_WHAT YOU HAVE TO DO_:
Retype every one of the records below exactly as they appear, leaving the pictures out of your answer.

_PROVIDED MATERIAL_:
** start **

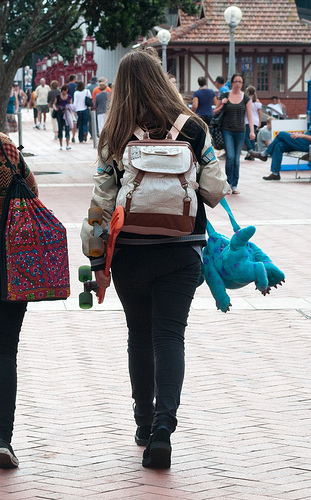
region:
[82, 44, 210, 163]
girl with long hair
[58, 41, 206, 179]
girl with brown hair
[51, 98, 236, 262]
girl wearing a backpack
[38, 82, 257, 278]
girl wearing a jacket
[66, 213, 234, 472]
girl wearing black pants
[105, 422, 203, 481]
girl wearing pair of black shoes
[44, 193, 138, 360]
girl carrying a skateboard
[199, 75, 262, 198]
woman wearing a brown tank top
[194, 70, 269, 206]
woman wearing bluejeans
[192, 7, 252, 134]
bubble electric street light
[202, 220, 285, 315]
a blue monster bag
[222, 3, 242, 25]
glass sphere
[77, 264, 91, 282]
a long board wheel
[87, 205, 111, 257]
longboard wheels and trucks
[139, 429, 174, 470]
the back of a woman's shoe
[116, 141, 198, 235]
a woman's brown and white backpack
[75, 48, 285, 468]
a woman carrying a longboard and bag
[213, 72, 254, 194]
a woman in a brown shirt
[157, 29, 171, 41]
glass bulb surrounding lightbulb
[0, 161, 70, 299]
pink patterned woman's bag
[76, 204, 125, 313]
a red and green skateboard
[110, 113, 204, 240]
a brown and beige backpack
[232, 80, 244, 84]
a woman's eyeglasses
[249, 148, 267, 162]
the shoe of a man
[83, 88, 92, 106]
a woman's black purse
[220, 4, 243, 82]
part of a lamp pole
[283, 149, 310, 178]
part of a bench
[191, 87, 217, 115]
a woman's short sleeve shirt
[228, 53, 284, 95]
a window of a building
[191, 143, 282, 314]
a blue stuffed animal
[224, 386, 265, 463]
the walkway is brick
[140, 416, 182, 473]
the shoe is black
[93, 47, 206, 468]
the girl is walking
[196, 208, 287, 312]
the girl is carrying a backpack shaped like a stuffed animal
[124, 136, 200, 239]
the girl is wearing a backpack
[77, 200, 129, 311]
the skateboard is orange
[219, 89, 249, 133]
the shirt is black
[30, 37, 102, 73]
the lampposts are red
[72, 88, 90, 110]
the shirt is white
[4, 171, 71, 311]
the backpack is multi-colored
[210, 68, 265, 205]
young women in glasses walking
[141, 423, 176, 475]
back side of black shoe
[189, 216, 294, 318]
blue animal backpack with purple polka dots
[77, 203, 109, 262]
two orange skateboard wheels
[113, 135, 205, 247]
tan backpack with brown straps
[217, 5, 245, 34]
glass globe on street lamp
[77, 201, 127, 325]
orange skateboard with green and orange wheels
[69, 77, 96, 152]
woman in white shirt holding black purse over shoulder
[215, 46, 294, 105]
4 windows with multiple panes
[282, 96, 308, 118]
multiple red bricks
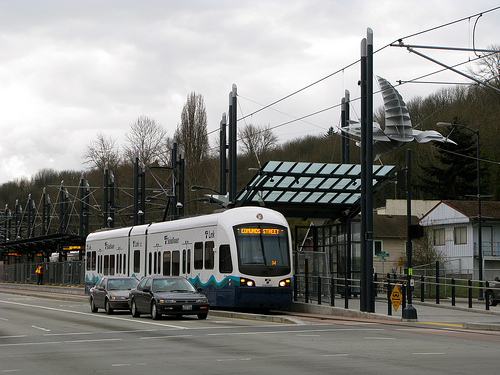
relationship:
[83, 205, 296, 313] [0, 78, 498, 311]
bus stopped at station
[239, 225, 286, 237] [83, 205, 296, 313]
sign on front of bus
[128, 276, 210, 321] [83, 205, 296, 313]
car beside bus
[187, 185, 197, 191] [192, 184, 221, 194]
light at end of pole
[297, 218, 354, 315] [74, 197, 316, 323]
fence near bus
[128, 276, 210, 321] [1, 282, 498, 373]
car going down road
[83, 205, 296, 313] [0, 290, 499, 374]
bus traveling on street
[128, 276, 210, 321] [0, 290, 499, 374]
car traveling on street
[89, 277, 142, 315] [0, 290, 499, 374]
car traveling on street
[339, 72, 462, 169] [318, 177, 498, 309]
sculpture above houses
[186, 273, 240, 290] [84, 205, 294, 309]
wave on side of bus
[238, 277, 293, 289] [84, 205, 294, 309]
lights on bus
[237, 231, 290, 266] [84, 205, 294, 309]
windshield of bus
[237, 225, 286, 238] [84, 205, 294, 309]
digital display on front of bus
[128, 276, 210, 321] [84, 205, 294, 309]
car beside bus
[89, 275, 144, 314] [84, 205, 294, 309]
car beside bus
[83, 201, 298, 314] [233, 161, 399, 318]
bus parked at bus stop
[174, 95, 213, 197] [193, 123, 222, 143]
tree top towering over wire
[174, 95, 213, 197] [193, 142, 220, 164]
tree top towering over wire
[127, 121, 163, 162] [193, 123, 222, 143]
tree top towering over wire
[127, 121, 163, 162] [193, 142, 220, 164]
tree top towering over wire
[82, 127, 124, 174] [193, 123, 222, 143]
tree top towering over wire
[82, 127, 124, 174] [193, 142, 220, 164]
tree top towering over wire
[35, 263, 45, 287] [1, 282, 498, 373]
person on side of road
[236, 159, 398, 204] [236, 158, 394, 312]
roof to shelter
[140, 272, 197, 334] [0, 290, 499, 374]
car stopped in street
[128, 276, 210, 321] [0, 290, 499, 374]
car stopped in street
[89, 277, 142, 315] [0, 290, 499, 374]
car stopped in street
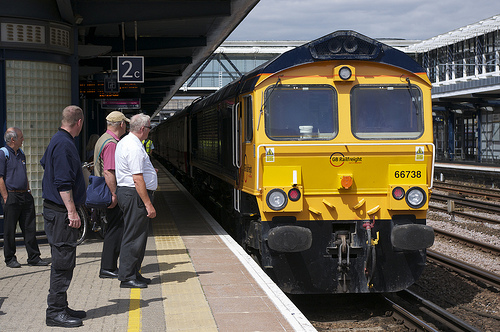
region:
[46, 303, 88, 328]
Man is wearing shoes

** end **

_COMPLETE OUTPUT_:
region:
[82, 44, 210, 163]
girl with long hair
[58, 41, 206, 179]
girl with brown hair
[51, 98, 236, 262]
girl wearing a backpack
[38, 82, 257, 278]
girl wearing a jacket
[66, 213, 234, 472]
girl wearing black pants
[105, 422, 203, 481]
girl wearing pair of black shoes
[44, 193, 138, 360]
girl carrying a skateboard
[199, 75, 262, 198]
woman wearing a brown tank top
[194, 70, 269, 206]
woman wearing bluejeans
[192, 7, 252, 134]
bubble electric street light
[202, 220, 285, 315]
a blue monster bag
[222, 3, 242, 25]
glass sphere
[77, 264, 91, 282]
a long board wheel
[87, 205, 111, 257]
longboard wheels and trucks
[139, 429, 174, 470]
the back of a woman's shoe
[116, 141, 198, 235]
a woman's brown and white backpack
[75, 48, 285, 468]
a woman carrying a longboard and bag
[213, 72, 254, 194]
a woman in a brown shirt
[157, 29, 171, 41]
glass bulb surrounding lightbulb
[0, 161, 70, 299]
pink patterned woman's bag
[76, 204, 125, 313]
a red and green skateboard
[110, 113, 204, 240]
a brown and beige backpack
[232, 80, 244, 84]
a woman's eyeglasses
[249, 148, 267, 162]
the shoe of a man
[83, 88, 92, 106]
a woman's black purse
[220, 4, 243, 82]
part of a lamp pole
[283, 149, 310, 178]
part of a bench
[191, 87, 217, 115]
a woman's short sleeve shirt
[228, 53, 284, 95]
a window of a building
[191, 143, 282, 314]
a blue stuffed animal
[224, 386, 265, 463]
the walkway is brick
[140, 416, 182, 473]
the shoe is black
[93, 47, 206, 468]
the girl is walking
[196, 208, 287, 312]
the girl is carrying a backpack shaped like a stuffed animal
[124, 136, 200, 239]
the girl is wearing a backpack
[77, 200, 129, 311]
the skateboard is orange
[219, 89, 249, 133]
the shirt is black
[30, 37, 102, 73]
the lampposts are red
[72, 88, 90, 110]
the shirt is white
[4, 171, 71, 311]
the backpack is multi-colored
[210, 68, 265, 205]
young women in glasses walking
[141, 423, 176, 475]
back side of black shoe
[189, 216, 294, 318]
blue animal backpack with purple polka dots
[77, 203, 109, 262]
two orange skateboard wheels
[113, 135, 205, 247]
tan backpack with brown straps
[217, 5, 245, 34]
glass globe on street lamp
[77, 201, 127, 325]
orange skateboard with green and orange wheels
[69, 77, 96, 152]
woman in white shirt holding black purse over shoulder
[215, 46, 294, 105]
4 windows with multiple panes
[282, 96, 308, 118]
multiple red bricks
relationship:
[83, 205, 296, 313] [0, 78, 498, 311]
bus stopped at station
[239, 225, 286, 237] [83, 205, 296, 313]
sign on front of bus
[128, 276, 210, 321] [83, 205, 296, 313]
car beside bus
[187, 185, 197, 191] [192, 184, 221, 194]
light at end of pole
[297, 218, 354, 315] [74, 197, 316, 323]
fence near bus
[128, 276, 210, 321] [1, 282, 498, 373]
car going down road
[83, 205, 296, 313] [0, 290, 499, 374]
bus traveling on street
[128, 276, 210, 321] [0, 290, 499, 374]
car traveling on street
[89, 277, 142, 315] [0, 290, 499, 374]
car traveling on street
[339, 72, 462, 169] [318, 177, 498, 309]
sculpture above houses
[186, 273, 240, 290] [84, 205, 294, 309]
wave on side of bus
[238, 277, 293, 289] [84, 205, 294, 309]
lights on bus
[237, 231, 290, 266] [84, 205, 294, 309]
windshield of bus
[237, 225, 286, 238] [84, 205, 294, 309]
digital display on front of bus
[128, 276, 210, 321] [84, 205, 294, 309]
car beside bus
[89, 275, 144, 314] [84, 205, 294, 309]
car beside bus
[83, 201, 298, 314] [233, 161, 399, 318]
bus parked at bus stop
[174, 95, 213, 197] [193, 123, 222, 143]
tree top towering over wire
[174, 95, 213, 197] [193, 142, 220, 164]
tree top towering over wire
[127, 121, 163, 162] [193, 123, 222, 143]
tree top towering over wire
[127, 121, 163, 162] [193, 142, 220, 164]
tree top towering over wire
[82, 127, 124, 174] [193, 123, 222, 143]
tree top towering over wire
[82, 127, 124, 174] [193, 142, 220, 164]
tree top towering over wire
[35, 263, 45, 287] [1, 282, 498, 373]
person on side of road
[236, 159, 398, 204] [236, 158, 394, 312]
roof to shelter
[140, 272, 197, 334] [0, 290, 499, 374]
car stopped in street
[128, 276, 210, 321] [0, 290, 499, 374]
car stopped in street
[89, 277, 142, 315] [0, 290, 499, 374]
car stopped in street
region:
[46, 303, 88, 328]
Man is wearing shoes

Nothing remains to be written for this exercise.